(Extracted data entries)
_ _ _ _ _

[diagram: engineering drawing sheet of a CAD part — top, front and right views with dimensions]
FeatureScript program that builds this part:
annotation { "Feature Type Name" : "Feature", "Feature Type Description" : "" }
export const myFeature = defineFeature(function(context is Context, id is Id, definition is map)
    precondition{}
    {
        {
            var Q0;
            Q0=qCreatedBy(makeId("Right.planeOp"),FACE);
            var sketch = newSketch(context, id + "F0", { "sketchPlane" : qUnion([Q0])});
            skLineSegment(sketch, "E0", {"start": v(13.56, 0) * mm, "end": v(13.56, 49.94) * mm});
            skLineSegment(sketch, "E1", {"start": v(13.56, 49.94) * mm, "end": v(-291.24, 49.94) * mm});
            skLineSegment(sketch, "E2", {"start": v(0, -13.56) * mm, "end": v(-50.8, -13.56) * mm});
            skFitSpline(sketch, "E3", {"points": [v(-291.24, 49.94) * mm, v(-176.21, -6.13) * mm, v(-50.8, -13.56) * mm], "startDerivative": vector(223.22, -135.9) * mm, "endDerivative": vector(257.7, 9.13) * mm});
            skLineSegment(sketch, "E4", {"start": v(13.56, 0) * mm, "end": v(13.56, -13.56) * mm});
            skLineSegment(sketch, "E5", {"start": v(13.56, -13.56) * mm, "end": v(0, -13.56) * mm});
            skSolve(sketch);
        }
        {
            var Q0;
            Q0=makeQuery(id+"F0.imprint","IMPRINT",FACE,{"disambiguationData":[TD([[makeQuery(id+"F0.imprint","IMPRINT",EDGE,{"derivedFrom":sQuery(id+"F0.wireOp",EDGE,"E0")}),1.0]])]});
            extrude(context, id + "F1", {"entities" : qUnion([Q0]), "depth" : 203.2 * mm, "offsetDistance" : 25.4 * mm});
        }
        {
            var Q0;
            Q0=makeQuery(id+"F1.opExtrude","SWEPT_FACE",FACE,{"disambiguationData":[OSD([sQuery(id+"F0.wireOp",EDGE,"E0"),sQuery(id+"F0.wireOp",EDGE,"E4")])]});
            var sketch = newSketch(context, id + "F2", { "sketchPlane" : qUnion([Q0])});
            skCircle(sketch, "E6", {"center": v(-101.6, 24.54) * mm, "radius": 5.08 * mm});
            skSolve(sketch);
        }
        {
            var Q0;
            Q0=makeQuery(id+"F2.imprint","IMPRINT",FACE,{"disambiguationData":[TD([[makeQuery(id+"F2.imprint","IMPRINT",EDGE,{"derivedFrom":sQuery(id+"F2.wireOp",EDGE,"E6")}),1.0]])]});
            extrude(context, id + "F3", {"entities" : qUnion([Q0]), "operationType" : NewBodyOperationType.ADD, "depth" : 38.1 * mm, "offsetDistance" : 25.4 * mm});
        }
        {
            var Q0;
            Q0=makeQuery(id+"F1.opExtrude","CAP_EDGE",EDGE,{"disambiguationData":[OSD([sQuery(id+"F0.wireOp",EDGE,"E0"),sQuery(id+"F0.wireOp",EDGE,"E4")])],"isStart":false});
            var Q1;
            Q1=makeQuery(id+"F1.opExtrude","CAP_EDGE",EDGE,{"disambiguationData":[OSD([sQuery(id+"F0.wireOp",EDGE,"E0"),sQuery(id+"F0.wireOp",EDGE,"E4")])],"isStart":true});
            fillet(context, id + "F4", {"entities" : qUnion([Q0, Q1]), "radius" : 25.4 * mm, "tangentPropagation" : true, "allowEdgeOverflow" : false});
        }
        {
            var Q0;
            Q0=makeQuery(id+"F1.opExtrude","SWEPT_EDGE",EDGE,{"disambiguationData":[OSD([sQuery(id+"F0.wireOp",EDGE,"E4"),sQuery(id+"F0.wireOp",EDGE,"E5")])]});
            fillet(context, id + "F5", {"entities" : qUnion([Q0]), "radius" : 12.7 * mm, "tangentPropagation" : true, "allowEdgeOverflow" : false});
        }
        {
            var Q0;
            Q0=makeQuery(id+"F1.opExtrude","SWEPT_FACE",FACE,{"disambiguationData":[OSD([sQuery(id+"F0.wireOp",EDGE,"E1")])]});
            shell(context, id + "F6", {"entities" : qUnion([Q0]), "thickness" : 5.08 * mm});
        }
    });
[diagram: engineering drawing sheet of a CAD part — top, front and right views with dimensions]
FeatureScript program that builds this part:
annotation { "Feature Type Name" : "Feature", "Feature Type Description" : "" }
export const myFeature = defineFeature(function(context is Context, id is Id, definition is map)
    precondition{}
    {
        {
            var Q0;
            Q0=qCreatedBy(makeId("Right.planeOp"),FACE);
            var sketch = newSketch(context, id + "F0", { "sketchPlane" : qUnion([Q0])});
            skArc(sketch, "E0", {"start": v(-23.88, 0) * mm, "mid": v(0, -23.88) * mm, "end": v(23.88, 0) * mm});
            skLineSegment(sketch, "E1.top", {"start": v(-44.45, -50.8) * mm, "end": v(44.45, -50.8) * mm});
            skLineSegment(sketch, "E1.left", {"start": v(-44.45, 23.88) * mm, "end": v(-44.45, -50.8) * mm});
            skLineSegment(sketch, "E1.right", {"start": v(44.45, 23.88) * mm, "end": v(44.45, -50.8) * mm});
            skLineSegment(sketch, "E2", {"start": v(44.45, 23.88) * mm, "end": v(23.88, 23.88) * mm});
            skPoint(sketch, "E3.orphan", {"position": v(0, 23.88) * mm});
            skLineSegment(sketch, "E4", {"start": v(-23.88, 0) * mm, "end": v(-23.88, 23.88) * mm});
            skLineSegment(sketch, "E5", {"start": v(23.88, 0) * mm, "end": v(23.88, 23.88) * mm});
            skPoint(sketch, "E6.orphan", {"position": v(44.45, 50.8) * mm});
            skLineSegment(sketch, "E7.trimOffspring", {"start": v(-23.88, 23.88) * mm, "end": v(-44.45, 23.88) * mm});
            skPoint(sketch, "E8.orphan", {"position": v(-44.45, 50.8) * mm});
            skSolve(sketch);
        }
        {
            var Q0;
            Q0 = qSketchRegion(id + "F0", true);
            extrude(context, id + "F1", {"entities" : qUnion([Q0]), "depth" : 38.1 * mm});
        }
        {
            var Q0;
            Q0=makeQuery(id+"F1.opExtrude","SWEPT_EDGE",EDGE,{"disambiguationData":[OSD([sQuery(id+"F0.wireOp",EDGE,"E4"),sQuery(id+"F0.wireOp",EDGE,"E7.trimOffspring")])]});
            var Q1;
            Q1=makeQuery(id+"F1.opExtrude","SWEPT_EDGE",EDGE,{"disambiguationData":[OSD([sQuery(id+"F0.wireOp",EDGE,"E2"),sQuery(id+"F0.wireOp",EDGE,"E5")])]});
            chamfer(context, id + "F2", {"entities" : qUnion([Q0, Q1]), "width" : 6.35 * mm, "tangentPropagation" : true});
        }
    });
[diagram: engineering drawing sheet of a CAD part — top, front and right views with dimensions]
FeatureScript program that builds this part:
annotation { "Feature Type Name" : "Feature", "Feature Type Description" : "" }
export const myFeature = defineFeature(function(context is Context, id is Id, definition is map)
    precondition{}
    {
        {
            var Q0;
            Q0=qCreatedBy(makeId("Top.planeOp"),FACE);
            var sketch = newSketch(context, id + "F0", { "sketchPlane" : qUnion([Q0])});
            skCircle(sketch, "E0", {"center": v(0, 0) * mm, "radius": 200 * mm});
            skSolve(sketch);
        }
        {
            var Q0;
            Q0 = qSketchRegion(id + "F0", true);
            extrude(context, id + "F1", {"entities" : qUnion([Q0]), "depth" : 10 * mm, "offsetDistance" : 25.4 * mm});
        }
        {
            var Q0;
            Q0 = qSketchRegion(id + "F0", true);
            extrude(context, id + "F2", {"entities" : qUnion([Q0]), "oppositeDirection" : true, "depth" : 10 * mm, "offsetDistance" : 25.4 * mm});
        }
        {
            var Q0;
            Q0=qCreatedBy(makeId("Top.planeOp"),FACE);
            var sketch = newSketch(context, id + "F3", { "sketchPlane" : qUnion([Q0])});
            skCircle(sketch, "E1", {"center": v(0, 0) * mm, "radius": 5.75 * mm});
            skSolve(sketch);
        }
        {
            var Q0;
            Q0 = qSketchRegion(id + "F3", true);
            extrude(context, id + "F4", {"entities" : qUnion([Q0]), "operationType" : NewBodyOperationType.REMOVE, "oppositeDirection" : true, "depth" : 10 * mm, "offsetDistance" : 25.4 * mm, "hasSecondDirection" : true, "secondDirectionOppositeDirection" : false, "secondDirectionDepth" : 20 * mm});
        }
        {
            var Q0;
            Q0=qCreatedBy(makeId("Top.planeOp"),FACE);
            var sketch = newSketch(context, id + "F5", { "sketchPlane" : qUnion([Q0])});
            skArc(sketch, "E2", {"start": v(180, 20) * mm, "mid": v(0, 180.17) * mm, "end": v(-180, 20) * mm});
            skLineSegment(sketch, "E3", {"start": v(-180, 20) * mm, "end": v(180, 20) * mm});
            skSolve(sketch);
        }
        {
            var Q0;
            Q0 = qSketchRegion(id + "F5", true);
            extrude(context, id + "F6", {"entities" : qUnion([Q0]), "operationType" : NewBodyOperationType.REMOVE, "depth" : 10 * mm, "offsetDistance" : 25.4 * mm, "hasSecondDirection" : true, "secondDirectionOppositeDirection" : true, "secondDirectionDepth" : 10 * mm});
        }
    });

_ _ _ _ _

* **Task statement**: Reproduce the data from the start through the line containing "v(-101.6, 24.54) *", substituting "skSegment" for every occurrence of "skLineSegment" and keeping everything else unchanged.

* **Task response**:
[diagram: engineering drawing sheet of a CAD part — top, front and right views with dimensions]
FeatureScript program that builds this part:
annotation { "Feature Type Name" : "Feature", "Feature Type Description" : "" }
export const myFeature = defineFeature(function(context is Context, id is Id, definition is map)
    precondition{}
    {
        {
            var Q0;
            Q0=qCreatedBy(makeId("Right.planeOp"),FACE);
            var sketch = newSketch(context, id + "F0", { "sketchPlane" : qUnion([Q0])});
            skSegment(sketch, "E0", {"start": v(13.56, 0) * mm, "end": v(13.56, 49.94) * mm});
            skSegment(sketch, "E1", {"start": v(13.56, 49.94) * mm, "end": v(-291.24, 49.94) * mm});
            skSegment(sketch, "E2", {"start": v(0, -13.56) * mm, "end": v(-50.8, -13.56) * mm});
            skFitSpline(sketch, "E3", {"points": [v(-291.24, 49.94) * mm, v(-176.21, -6.13) * mm, v(-50.8, -13.56) * mm], "startDerivative": vector(223.22, -135.9) * mm, "endDerivative": vector(257.7, 9.13) * mm});
            skSegment(sketch, "E4", {"start": v(13.56, 0) * mm, "end": v(13.56, -13.56) * mm});
            skSegment(sketch, "E5", {"start": v(13.56, -13.56) * mm, "end": v(0, -13.56) * mm});
            skSolve(sketch);
        }
        {
            var Q0;
            Q0=makeQuery(id+"F0.imprint","IMPRINT",FACE,{"disambiguationData":[TD([[makeQuery(id+"F0.imprint","IMPRINT",EDGE,{"derivedFrom":sQuery(id+"F0.wireOp",EDGE,"E0")}),1.0]])]});
            extrude(context, id + "F1", {"entities" : qUnion([Q0]), "depth" : 203.2 * mm, "offsetDistance" : 25.4 * mm});
        }
        {
            var Q0;
            Q0=makeQuery(id+"F1.opExtrude","SWEPT_FACE",FACE,{"disambiguationData":[OSD([sQuery(id+"F0.wireOp",EDGE,"E0"),sQuery(id+"F0.wireOp",EDGE,"E4")])]});
            var sketch = newSketch(context, id + "F2", { "sketchPlane" : qUnion([Q0])});
            skCircle(sketch, "E6", {"center": v(-101.6, 24.54) * mm, "radius": 5.08 * mm});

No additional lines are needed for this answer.